>> Begin Text segment

In a simple bivariate linear projection model \(m(X_{i}) = \beta_0 + \beta_1X_{i}\), we saw that the population slope was \(\beta_1= \text{cov}(Y_{i},X_{i})/ \V[X_{i}]\). This approach means that the estimator for the slope should be the ratio of the sample covariance of \(Y_i\) and \(X_i\) to the sample variance of \(X_i\), or \[ \widehat{\beta}_{1} = \frac{\widehat{\sigma}_{Y,X}}{\widehat{\sigma}^{2}_{X}} = \frac{ \frac{1}{n-1}\sum_{i=1}^{n} (Y_{i} - \overline{Y})(X_{i} - \overline{X})}{\frac{1}{n-1} \sum_{i=1}^{n} (X_{i} - \Xbar)^{2}}. \]

This plug-in approach is widely applicable and tends to have excellent properties in large samples under iid data. But the simplicity of the plug-in approach also hides some features of the estimator that become more apparent when deriving the estimator more explicitly using calculus. The second approach applies the plug-in principle not to the closed-form expression for the coefficients but to the optimization problem itself. We call this the least squares estimator because it minimizes the empirical (or sample) squared prediction error, \[ \bhat = \argmin_{\mb{b} \in \real^k}\; \frac{1}{n} \sum_{i=1}^{n}\bigl(Y_{i} - \mb{X}_{i}'\mb{b} \bigr)^2 = \argmin_{\mb{b} \in \real^k}\; SSR(\mb{b}), \] where, \[ SSR(\mb{b}) = \sum_{i=1}^{n}\bigl(Y_{i} - \mb{X}_{i}'\mb{b} \bigr)^2 \] is the sum of the squared residuals. To distinguish it from other, more complicated least squares estimators, we call this the ordinary least squares estimator, or OLS.

>> End Text segment
>> Begin Supplied material

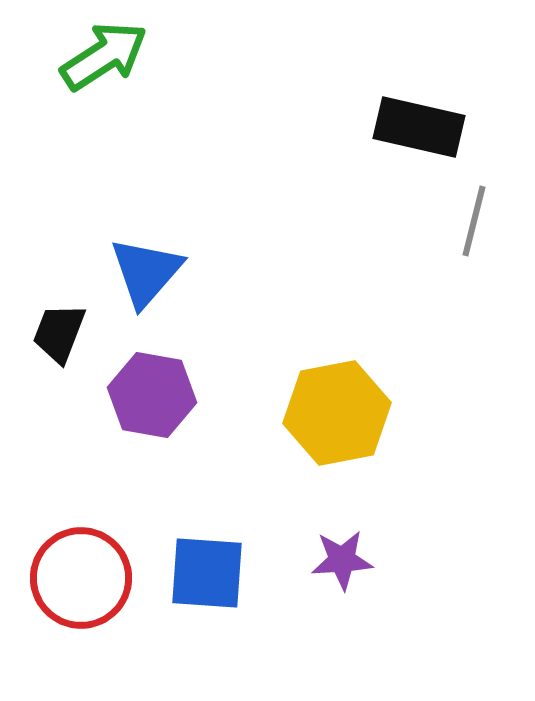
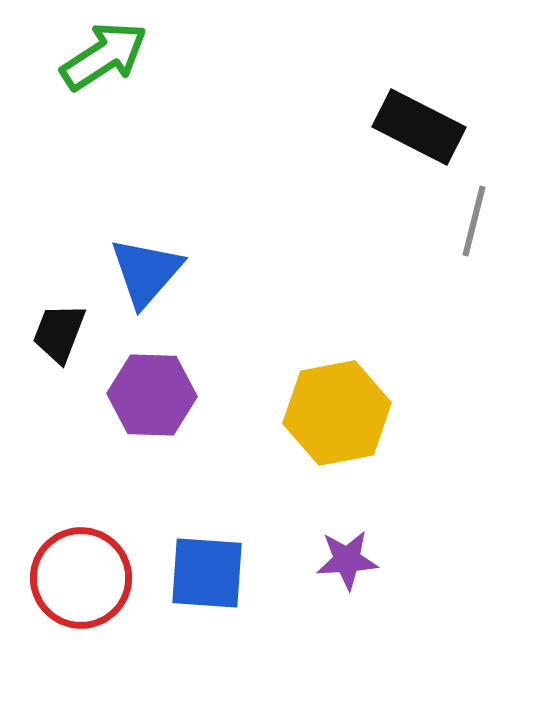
black rectangle: rotated 14 degrees clockwise
purple hexagon: rotated 8 degrees counterclockwise
purple star: moved 5 px right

>> End Supplied material

[What is being asked]
Please write what comes next in the passage on the least squares estimator, starting right after its final sentence. None of the lines are needed.

[Result]
Let’s solve this minimization problem. We write down the first-order conditions as \[ 0=\frac{\partial SSR(\bhat)}{\partial \bfbeta} = 2 \left(\sum_{i=1}^{n} \X_{i}Y_{i}\right) - 2\left(\sum_{i=1}^{n}\X_{i}\X_{i}'\right)\bhat. \] We can rearrange this system of equations to \[ \left(\sum_{i=1}^{n}\X_{i}\X_{i}'\right)\bhat = \left(\sum_{i=1}^{n} \X_{i}Y_{i}\right). \] To obtain the solution for \(\bhat\), notice that \(\sum_{i=1}^{n}\X_{i}\X_{i}'\) is a \((k+1) \times (k+1)\) matrix and \(\bhat\) and \(\sum_{i=1}^{n} \X_{i}Y_{i}\) are both \(k+1\) length column vectors. If \(\sum_{i=1}^{n}\X_{i}\X_{i}'\) is invertible, then we can multiply both sides of this equation by that inverse to arrive at \[ \bhat = \left(\sum_{i=1}^n \X_i\X_i' \right)^{-1} \left(\sum_{i=1}^n \X_{i}Y_{i} \right), \] which is the same expression as the plug-in estimator (after canceling the \(1/n\) terms). To confirm that we have found a minimum, we also need to check the second-order condition, \[ \frac{\partial^{2} SSR(\bhat)}{\partial \bfbeta\bfbeta'} = 2\left(\sum_{i=1}^{n}\X_{i}\X_{i}'\right) > 0. \] What does the matrix being “positive” mean? In matrix algebra, this condition means that the matrix \(\sum_{i=1}^{n}\X_{i}\X_{i}'\) is positive definite, a condition that we discuss in Section 6.4.

Both the plug-in or least squares approaches yield the same estimator for the best linear predictor/population linear regression coefficients.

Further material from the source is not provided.